Document excerpt:
Start of Block

Four years ago, in April 2015, I found myself swiftly marching towards a mental breakdown. I had just finished writing the first draft of my debut novel, draining that last ounce of energy and emotion in me.
Writing is a lonely, consuming exercise that leaves you hollow. I’d always imagined that, at the end of it, I would treat myself to a few straight days of undisturbed sleep, catch up on meeting anyone and everyone, watch mindless television for hours. Basically, not stick to a routine.
When the moment came, though, I surprised myself—and everyone else—by doing something more challenging: enrolling for a Vipassana programme.
This involves meditating for around ten hours a day, with few breaks. Predictably, all outside communication is barred, and you can’t even make eye contact with, let alone speak to, another soul. Reading and writing are not encouraged. After a frugal snack served at 5pm, you are not allowed to eat anything.
All this may sound punishing, but it turned out to be one of the most rewarding experiences of my life.
What is Vipassana?
This form of meditation is believed to be over 2,500 years old, first mastered by Buddha.
However, over time it disappeared from the land of its origin—along with the decline of Buddhism. Vipassana was brought back to India only a little over four decades ago.
SN Goenka, an Indian industrialist whose family was based in neighbouring Burma (now Myanmar), was struggling with acute migraine attacks. After trying several schools of medication, he sought help from Sayagya U Ba Khin, a government official and a Vipassana teacher.

End of Block

Records from a data collection
Start of Block

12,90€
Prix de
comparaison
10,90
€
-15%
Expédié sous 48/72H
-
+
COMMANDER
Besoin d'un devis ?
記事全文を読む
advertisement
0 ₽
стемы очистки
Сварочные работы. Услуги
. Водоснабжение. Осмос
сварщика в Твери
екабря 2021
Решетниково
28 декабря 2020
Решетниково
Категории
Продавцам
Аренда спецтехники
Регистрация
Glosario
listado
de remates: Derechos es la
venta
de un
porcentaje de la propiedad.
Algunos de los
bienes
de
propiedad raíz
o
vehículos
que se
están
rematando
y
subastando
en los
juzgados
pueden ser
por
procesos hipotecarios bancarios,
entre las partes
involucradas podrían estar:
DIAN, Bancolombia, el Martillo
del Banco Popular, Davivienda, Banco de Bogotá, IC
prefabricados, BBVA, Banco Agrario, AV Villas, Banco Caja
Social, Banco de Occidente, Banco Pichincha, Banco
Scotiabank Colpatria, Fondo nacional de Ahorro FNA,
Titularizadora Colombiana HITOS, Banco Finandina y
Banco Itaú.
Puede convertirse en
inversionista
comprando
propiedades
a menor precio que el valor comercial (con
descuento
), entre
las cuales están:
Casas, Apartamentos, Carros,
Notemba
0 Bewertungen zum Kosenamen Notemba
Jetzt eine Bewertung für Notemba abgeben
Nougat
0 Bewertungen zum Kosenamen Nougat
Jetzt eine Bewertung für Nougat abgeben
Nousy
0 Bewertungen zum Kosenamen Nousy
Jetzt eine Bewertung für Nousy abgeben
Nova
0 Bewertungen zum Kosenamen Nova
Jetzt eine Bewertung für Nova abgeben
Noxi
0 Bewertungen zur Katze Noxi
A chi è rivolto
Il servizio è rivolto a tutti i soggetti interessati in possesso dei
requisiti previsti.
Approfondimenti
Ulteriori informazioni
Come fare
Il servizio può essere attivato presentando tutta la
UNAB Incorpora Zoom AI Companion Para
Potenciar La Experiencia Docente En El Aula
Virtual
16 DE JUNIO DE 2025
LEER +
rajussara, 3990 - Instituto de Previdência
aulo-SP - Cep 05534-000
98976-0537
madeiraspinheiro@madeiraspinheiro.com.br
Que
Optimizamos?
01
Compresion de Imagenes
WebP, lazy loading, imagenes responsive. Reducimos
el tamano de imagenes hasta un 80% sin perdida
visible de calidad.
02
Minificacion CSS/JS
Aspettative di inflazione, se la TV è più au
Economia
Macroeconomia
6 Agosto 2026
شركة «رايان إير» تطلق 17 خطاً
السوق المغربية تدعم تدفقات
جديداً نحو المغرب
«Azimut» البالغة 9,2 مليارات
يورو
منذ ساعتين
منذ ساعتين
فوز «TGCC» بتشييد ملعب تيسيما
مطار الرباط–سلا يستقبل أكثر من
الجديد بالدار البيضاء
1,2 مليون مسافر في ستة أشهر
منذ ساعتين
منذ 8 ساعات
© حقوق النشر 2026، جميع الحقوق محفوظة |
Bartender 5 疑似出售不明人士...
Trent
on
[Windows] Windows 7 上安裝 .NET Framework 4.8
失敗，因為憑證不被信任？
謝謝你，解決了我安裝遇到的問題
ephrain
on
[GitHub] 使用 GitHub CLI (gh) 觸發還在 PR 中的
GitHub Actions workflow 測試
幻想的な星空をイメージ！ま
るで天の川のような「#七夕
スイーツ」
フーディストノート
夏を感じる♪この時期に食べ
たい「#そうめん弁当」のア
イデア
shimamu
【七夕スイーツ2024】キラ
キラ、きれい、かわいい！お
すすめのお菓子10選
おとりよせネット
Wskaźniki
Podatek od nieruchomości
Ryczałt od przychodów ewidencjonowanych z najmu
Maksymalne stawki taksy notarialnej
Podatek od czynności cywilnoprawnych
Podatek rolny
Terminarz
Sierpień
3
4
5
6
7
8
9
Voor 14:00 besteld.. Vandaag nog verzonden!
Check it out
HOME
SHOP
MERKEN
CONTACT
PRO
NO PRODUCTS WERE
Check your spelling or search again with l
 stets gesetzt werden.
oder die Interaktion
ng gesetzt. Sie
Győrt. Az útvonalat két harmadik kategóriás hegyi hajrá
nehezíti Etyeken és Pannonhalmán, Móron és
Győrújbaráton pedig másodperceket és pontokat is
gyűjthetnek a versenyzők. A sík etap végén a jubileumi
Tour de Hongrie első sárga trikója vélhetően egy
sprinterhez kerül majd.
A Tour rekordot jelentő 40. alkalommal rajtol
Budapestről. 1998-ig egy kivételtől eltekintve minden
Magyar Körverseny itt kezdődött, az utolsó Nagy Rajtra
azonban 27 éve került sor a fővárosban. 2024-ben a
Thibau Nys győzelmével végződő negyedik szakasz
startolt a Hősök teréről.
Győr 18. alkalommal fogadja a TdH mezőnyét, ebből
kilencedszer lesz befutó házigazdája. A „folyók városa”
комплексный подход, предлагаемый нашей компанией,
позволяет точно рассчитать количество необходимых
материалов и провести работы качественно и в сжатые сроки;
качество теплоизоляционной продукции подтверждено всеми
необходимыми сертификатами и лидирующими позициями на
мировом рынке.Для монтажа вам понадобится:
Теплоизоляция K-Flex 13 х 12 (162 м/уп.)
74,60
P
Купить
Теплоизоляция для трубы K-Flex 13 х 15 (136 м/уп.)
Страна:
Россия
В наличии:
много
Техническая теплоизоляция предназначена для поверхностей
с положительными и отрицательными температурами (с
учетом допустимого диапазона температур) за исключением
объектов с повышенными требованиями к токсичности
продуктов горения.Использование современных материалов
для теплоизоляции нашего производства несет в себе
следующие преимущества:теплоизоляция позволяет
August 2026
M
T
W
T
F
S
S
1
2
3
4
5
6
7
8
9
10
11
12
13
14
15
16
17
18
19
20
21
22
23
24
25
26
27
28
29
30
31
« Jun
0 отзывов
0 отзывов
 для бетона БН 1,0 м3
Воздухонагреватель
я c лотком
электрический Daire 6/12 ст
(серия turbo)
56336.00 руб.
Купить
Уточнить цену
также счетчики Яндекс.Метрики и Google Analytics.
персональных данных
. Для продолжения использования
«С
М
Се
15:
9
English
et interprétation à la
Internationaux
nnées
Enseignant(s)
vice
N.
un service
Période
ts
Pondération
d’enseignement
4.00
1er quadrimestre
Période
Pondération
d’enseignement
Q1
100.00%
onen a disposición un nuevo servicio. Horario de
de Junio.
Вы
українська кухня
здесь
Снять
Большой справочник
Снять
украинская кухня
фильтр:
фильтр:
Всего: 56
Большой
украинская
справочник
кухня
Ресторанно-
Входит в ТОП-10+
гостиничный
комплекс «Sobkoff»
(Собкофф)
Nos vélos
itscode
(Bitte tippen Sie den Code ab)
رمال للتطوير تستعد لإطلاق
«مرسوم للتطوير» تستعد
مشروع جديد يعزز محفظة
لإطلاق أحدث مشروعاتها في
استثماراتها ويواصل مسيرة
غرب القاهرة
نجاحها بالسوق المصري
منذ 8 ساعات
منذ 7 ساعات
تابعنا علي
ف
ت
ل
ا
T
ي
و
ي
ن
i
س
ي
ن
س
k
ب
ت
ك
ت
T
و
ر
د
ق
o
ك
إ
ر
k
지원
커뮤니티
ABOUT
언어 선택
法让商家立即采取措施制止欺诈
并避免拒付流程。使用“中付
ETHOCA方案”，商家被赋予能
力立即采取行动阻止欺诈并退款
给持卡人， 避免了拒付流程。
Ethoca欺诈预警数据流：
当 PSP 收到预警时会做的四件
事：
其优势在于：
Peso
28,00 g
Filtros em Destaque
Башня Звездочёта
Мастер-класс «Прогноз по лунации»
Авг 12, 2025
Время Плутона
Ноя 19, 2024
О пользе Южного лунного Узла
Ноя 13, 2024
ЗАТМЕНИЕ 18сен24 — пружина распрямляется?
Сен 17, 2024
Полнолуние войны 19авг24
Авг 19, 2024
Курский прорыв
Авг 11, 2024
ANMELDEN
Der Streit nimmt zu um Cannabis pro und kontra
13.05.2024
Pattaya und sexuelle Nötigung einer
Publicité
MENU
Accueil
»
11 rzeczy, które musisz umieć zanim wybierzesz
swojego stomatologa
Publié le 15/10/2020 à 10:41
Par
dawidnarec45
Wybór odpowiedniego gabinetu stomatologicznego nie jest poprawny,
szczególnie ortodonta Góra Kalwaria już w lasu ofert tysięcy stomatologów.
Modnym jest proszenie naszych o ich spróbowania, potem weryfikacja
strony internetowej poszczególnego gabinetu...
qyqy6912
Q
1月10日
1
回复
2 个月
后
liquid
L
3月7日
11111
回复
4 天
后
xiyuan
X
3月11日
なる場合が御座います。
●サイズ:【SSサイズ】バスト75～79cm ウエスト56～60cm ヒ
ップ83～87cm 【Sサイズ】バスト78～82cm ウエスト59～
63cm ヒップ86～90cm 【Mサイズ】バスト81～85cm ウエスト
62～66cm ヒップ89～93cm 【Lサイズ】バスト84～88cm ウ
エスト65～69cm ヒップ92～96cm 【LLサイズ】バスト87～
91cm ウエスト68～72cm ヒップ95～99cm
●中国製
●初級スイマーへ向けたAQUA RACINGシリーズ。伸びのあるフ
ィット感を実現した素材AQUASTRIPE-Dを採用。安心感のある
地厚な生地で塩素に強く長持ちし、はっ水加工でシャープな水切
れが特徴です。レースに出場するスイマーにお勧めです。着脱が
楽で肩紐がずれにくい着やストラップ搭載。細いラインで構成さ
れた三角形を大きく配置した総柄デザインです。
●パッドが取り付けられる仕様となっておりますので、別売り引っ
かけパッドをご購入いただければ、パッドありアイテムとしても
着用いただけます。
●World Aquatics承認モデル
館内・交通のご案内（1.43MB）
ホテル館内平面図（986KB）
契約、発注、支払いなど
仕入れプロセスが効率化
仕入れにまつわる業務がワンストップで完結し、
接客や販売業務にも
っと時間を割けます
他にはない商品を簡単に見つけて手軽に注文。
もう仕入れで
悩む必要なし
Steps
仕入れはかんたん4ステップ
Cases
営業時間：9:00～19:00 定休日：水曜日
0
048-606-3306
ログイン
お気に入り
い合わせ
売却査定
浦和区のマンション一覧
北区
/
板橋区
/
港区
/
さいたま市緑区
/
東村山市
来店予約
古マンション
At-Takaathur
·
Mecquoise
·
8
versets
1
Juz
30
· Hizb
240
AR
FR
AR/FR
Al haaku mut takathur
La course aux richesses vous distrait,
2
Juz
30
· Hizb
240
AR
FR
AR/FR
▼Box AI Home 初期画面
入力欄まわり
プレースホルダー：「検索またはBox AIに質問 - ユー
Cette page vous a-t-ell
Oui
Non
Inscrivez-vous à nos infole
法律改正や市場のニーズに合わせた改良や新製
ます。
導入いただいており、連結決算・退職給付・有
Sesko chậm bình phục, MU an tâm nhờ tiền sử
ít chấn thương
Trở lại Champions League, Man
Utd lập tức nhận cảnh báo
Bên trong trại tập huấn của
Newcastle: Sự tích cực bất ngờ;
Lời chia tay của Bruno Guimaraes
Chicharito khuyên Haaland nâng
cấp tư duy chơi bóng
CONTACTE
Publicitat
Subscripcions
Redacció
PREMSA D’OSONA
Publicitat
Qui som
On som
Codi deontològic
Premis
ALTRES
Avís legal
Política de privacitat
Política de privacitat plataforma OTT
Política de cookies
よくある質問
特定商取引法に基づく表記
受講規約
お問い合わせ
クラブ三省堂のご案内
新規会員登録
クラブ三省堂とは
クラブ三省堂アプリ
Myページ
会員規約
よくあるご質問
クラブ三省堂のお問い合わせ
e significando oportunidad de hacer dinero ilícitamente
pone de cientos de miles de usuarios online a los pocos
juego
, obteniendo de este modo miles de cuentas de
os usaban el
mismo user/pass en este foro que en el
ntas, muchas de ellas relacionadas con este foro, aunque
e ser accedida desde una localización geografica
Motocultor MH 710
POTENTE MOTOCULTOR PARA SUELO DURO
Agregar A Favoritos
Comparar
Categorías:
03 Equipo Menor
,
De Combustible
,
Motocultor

End of Block

Tasks for this exercise:
(A) According to the Vipassana passage, how old is this form of meditation believed to be?
(B) Repeat the stretch of the Vipassana passage from "What is Vipassana?" through "four decades ago.".

Expected responses:
(A) It is believed to be over 2,500 years old.

(B)
What is Vipassana?
This form of meditation is believed to be over 2,500 years old, first mastered by Buddha.
However, over time it disappeared from the land of its origin—along with the decline of Buddhism. Vipassana was brought back to India only a little over four decades ago.